Prep 20 mins
Cook 1 hr
An olive lover's dream. This is adapted from a recipe from Crescent Dragonwagon's Soup and Bread cookbook. I have made several small changes. If you like this recipe, I strongly recommend that you purchase the cookbook. It is full of great comfort food!
- 4 cups water
- 3 -4 boneless skinless chicken breasts (fat trimmed off)
- 2 teaspoons poultry seasoning
- 1⁄4 cup instant minced onion
- 1⁄2 teaspoon dried thyme
- 1⁄2 teaspoon dried Italian herb seasoning
- 3 chicken bouillon cubes
- 1 cup dry white wine (I use Chardonnay)
- 4 tablespoons butter
- 1 onion, diced
- 1 carrot, diced
- 1 celery, diced
- 5 tablespoons flour
- 1⁄2 cup frozen peas, mostly thawed
- 1 1⁄2 cups half-and-half
- 1⁄2 cup cooked rice
- 1⁄4 cup black olives, sliced into rounds
- 1⁄4 cup pimento stuffed olive, sliced into rounds
- salt & freshly ground black pepper, to taste
- fresh parsley, chopped
- Put the water in a large soup pot.
- Add the poultry seasoning, dried onions, thyme, Italian herbs, and chicken breasts.

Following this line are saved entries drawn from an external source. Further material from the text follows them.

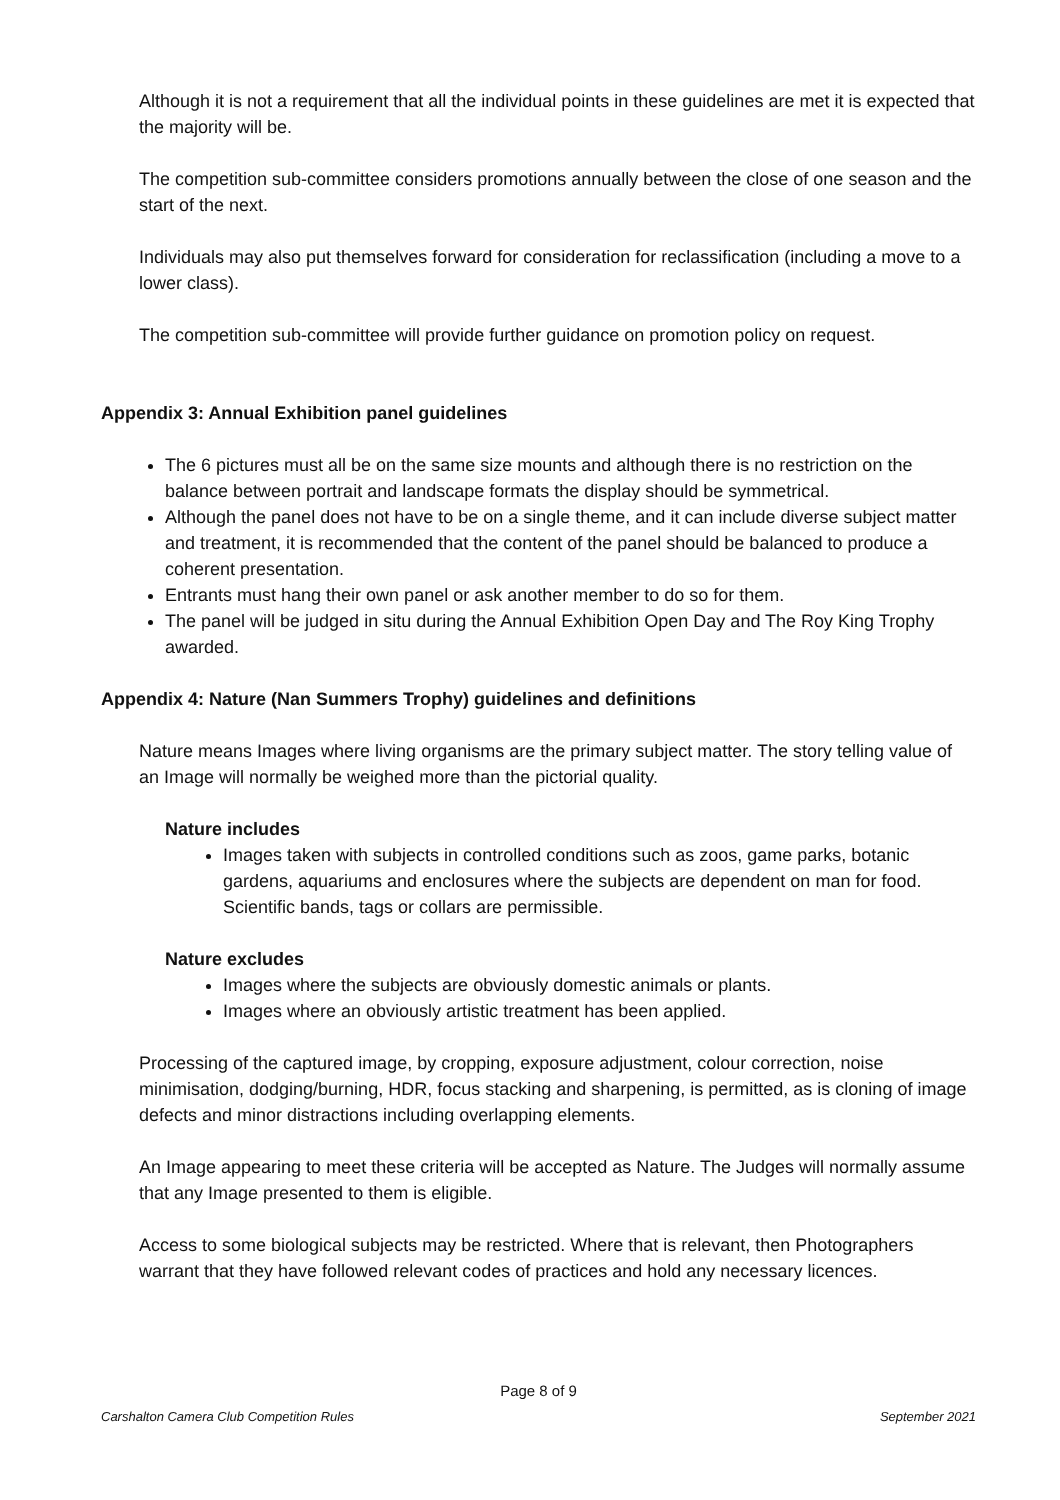Although it is not a requirement that all the individual points in these guidelines are met it is expected that the majority will be.
The competition sub-committee considers promotions annually between the close of one season and the start of the next.
Individuals may also put themselves forward for consideration for reclassification (including a move to a lower class).
The competition sub-committee will provide further guidance on promotion policy on request.
Appendix 3: Annual Exhibition panel guidelines
The 6 pictures must all be on the same size mounts and although there is no restriction on the balance between portrait and landscape formats the display should be symmetrical.
Although the panel does not have to be on a single theme, and it can include diverse subject matter and treatment, it is recommended that the content of the panel should be balanced to produce a coherent presentation.
Entrants must hang their own panel or ask another member to do so for them.
The panel will be judged in situ during the Annual Exhibition Open Day and The Roy King Trophy awarded.
Appendix 4: Nature (Nan Summers Trophy) guidelines and definitions
Nature means Images where living organisms are the primary subject matter. The story telling value of an Image will normally be weighed more than the pictorial quality.
Nature includes
Images taken with subjects in controlled conditions such as zoos, game parks, botanic gardens, aquariums and enclosures where the subjects are dependent on man for food. Scientific bands, tags or collars are permissible.
Nature excludes
Images where the subjects are obviously domestic animals or plants.
Images where an obviously artistic treatment has been applied.
Processing of the captured image, by cropping, exposure adjustment, colour correction, noise minimisation, dodging/burning, HDR, focus stacking and sharpening, is permitted, as is cloning of image defects and minor distractions including overlapping elements.
An Image appearing to meet these criteria will be accepted as Nature. The Judges will normally assume that any Image presented to them is eligible.
Access to some biological subjects may be restricted. Where that is relevant, then Photographers warrant that they have followed relevant codes of practices and hold any necessary licences.
Page 8 of 9
Carshalton Camera Club Competition Rules September 2021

- Boil the chicken until it is done and no pink remains, covered so that not much liquid evaporates.
- Turn off heat.
- Remove chicken breasts from the pot.
- Allow to cool and then cut into chunks.
- Drop the bouillion cubes in the soup pot and add the wine.
- Bring to a boil, reduce heat and let simmer while you proceed.
- Saute the onions in the butter in a saucepan for 5 minutes.
- Add the celery and carrot and saute another 5 minutes.
- Sprinkle the flour over the vegetables and stir for 2 minutes over low heat.
- Add a ladle of the stock to the vegetables and stir it around to get all the flour mixture free from the bottom of the pan.
- Pour the veggies into the soup pot.
- Let barely simmer for 20 minutes.
- Add the half and half, chicken, peas, rice, and olives.
- Allow to just heat through.
- Taste the soup and add salt, pepper, and parsley until it is to your liking.